On the back, the Amazon Echo Show 5 has a proprietary round-pin power port, a microUSB port, and a 3.5mm jack for audio line-out. What that means is that the device can be connected to a larger speaker set (or a pair of headphones) using an aux cable. The purpose of the microUSB port, however, remains a mystery. Some say it’s reserved for specialised enterprise experiences and that a typical home user would not be able to take advantage of it. In any case, Amazon could have thrown in a full-size USB-A port for charging devices like, say, a smartwatch or a smartphone.
Above the display, the Echo Show 5 sports three buttons: volume up, volume down, and mics/camera on/off. All three buttons sport debossed signs on the top surface, making volume control in the dark a piece of cake. Interestingly, the larger Echo Show lacks this. In addition, the Echo Show 5 comes with a feature its bigger brother doesn’t: a physical sliding shutter for the camera. Even though there’s a mics/camera on/off button that glows red when the device is muted, there’s nothing like a movable physical shutter to give you that ultimate feeling of safety and privacy. The physical camera shutter comes with a visual indicator to tell if it’s enabled, which is a neat touch.
The Amazon Echo Show costs Rs 22,999 but the smaller Echo Show 5 costs Rs 8,999, which is less than half the price of the former. But that does not mean you end up getting only half the features. You get the same ‘smart display’ type of device but in a smaller form factor but with reduced precision and sophistication. For example, the display is smaller, the camera is low-res, there's no inbuilt hub, and the speaker inside isn't as good. But it's still a legit Echo Show device nonetheless.

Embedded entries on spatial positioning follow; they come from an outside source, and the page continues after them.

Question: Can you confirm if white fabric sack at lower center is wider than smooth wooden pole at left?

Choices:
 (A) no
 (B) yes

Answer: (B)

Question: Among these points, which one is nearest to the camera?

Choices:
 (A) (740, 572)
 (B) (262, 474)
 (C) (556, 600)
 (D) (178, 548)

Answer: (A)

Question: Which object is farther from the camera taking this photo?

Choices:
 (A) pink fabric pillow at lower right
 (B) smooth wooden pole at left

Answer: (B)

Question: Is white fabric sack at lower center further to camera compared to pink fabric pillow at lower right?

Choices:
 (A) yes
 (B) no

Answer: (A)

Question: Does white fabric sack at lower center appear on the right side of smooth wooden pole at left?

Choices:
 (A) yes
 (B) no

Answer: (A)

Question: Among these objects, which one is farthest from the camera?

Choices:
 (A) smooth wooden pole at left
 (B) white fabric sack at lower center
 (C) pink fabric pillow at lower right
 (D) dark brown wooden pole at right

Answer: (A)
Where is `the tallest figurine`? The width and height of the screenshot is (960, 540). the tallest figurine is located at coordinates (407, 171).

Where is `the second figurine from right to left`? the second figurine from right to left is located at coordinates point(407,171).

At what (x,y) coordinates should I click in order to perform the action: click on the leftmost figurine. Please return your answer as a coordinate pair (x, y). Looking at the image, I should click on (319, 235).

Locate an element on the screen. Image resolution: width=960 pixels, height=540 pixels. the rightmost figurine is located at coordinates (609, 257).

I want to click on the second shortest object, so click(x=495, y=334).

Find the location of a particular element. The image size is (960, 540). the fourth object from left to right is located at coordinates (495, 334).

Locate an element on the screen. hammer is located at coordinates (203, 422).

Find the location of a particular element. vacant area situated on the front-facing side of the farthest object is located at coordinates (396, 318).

In fact, you get some features on the smaller Echo Show 5 that you don't with the original second-gen model. For example, there's that all-important physical shutter for the camera, which is a simple but essential feature on smart displays. The debossed markings on the buttons make it friendly for bedside placement too. All things considered, the Amazon Echo Show 5 is for those who want a smart display from Amazon but don't care that the speaker or display or camera isn't as good. In other words, it's the device that gives you the licence to say during a lighthearted tech discussion, “Why, I have one of those Echo Show things myself.”
I’ve personally found the Echo Show too big and bulky, making the Echo Show 5 look all the more pleasantly compact.
While the Echo Show is powered by an Intel Atom x5-Z8350 14nm processor with 2MB cache, the smaller Echo Show 5 is powered by a MediaTek MT 8163 platform with a Quad-core ARM-A53 processor.